OPPORTUNITIES IN ISLET TRANSPLANTATION
Advances in islet transplantation have been extraordinary since the procedure was attempted in the mid-1980s, when the rate of insulin independence at one year was around 10 percent. However, additional research is necessary to optimize the procedure and make it available to the broader range of type 1 diabetes patients.

Approximately 6,000 human pancreases are available each year in the U.S. for islet transplantation — far fewer than the number needed to treat the 30,000 new cases of disease, let alone the approximately 1-2 million existing type 1 diabetes patients. Researchers are developing renewable sources of insulin-producing cells for transplantation, as described below. At the same time researchers are working to: improve the efficiency of islet isolation; achieve insulin independence using islets obtained from one pancreas per recipient; and explore the potential of living-donor islet transplantation.

Islet transplantation, like transplantation of a solid organ such as the heart or liver, requires recipients to take a daily regimen of immunosuppressive drugs that prevent rejection. These drugs can have severe side effects and, generally, are not suitable for use in type 1 diabetic children. Additional research is needed to develop agents that allow long-term survival of transplanted islets or that enable patients to withdraw from the drugs without losing the new islets. Approaches to thwart immune recognition of transplanted islets by "encapsulating" islets to physically protect them from the immune system require further investigation.

BENEFITS OF THIS RESEARCH
Although islet transplantation in its current form can only be provided to a few individuals with the most severe form of type 1 diabetes, it is life altering therapy in the most positive way for those people. Despite the observation that insulin independence is often not permanent, the ability to control blood sugar levels with insulin shots is significantly improved and hypoglycemia unawareness is reversed, allowing patients to resume normal activities, such as driving a car without the fear of losing consciousness. In the long term, as islet transplantation protocols become safer and more routine, it may also be possible to extend the benefits of transplantation to the treatment of type 2 diabetes patients who have lost beta cell function.


OPPORTUNITIES IN CELL AND REGENERATIVE MEDICINE FOR TYPE 1 DIABETES
Integrating and expanding on recent advances in beta cell biology will help researchers reach the goals of developing a renewable, universal supply of insulin-producing beta cells for a safe and effective cell-based therapy and for developing therapeutics that regenerate beta cells for type 1 diabetes.

In order to develop a renewable beta cell source or find ways to regenerate such cells within the body, scientists must understand what makes a beta cell unique by mapping out the complex networks of signaling mechanisms that control normal beta cell development and function.

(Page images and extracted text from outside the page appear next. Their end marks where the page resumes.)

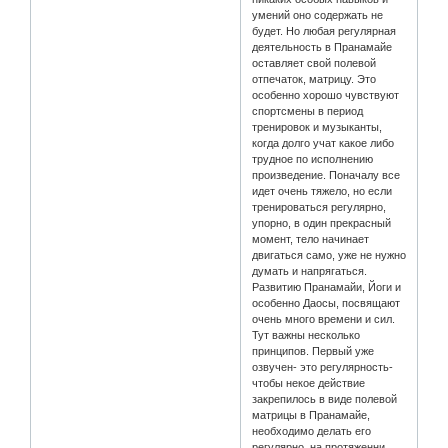
умений оно содержать не
будет. Но любая регулярная
деятельность в Пранамайе
оставляет свой полевой
отпечаток, матрицу. Это
особенно хорошо чувствуют
спортсмены в период
тренировок и музыканты,
когда долго учат какое либо
трудное по исполнению
произведение. Поначалу все
идет очень тяжело, но если
тренироваться регулярно,
упорно, в один прекрасный
момент, тело начинает
двигаться само, уже не нужно
думать и напрягаться.
Развитию Пранамайи, Йоги и
особенно Даосы, посвящают
очень много времени и сил.
Тут важны несколько
принципов. Первый уже
озвучен- это регулярность-
чтобы некое действие
закрепилось в виде полевой
матрицы в Пранамайе,
необходимо делать его
регулярно, на протяженни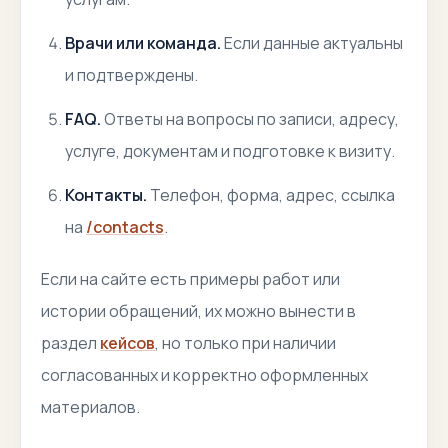
Врачи или команда.
Если данные актуальны
и подтверждены.
FAQ.
Ответы на вопросы по записи, адресу,
услуге, документам и подготовке к визиту.
Контакты.
Телефон, форма, адрес, ссылка
на
/contacts
.
Если на сайте есть примеры работ или
истории обращений, их можно вынести в
раздел
кейсов
, но только при наличии
согласованных и корректно оформленных
материалов.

Researchers are capitalizing on progress in stem cell biology by exploring ways to coax immature embryonic stem cells into cells that produce and release insulin in response to glucose and developing robust, scalable processes that lend themselves to large-scale production.

It is critical to translate the tantalizing evidence of beta cell regeneration in animal models into clinical strategies for regenerating or expanding islet mass in human patients. Investigators have also found that the number of pancreatic islets increases in humans under certain conditions that include type 2 diabetes, obesity, and pregnancy. Understanding how new islets are formed under those circumstances in animals and humans could help identify potential drug targets to allow investigators to develop novel methods or drugs to regenerate islets in type 1 diabetes patients. Another promising approach involves the production of insulin-producing cells from organs that share the same developmental origins as the pancreas, namely the liver or the gut.

BENEFITS OF THIS RESEARCH
In type 2 diabetes, patients often "burn out" their beta cells over time and become reliant on insulin therapy, much like type 1 diabetes patients. Thus, both type 1 and type 2 diabetes patients will ultimately benefit from research to establish a renewable, safe, and reliable supply of beta cells for transplantation or a strategy to regenerate a patient's own cells. A replenishable source of beta cells would extend the benefits of transplantation to far more patients than can be treated with cadaveric islets. Alternatively, a strategy for regenerative therapy for type 1 diabetes could potentially be used to treat patients who may not prove to be suitable candidates for transplantation, such as children and adolescents, and could be used more efficiently than transplantation in the diabetes population.